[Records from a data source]

•••••

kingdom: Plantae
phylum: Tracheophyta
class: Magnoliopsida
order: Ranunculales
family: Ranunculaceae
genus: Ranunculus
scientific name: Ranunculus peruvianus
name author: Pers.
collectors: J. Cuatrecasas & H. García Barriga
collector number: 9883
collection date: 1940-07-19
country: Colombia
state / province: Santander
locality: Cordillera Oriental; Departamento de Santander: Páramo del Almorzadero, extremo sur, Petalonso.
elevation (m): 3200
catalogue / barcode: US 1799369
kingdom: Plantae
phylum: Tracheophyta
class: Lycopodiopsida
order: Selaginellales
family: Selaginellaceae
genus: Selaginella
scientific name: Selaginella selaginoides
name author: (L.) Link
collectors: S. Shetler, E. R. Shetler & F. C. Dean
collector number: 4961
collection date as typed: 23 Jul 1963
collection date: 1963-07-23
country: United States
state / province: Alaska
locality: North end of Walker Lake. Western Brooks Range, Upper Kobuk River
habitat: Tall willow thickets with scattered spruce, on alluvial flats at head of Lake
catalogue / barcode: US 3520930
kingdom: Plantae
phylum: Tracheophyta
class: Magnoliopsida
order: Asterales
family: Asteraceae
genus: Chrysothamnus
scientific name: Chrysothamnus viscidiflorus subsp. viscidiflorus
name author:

•••••

* Problem: Turn everything from the line containing "catalogue / barcode: US 3520930" down to the end of the records into a numbered list, skipping any blank lines.

* Result of this exercise:
1. catalogue / barcode: US 3520930
2. kingdom: Plantae
3. phylum: Tracheophyta
4. class: Magnoliopsida
5. order: Asterales
6. family: Asteraceae
7. genus: Chrysothamnus
8. scientific name: Chrysothamnus viscidiflorus subsp. viscidiflorus
9. name author:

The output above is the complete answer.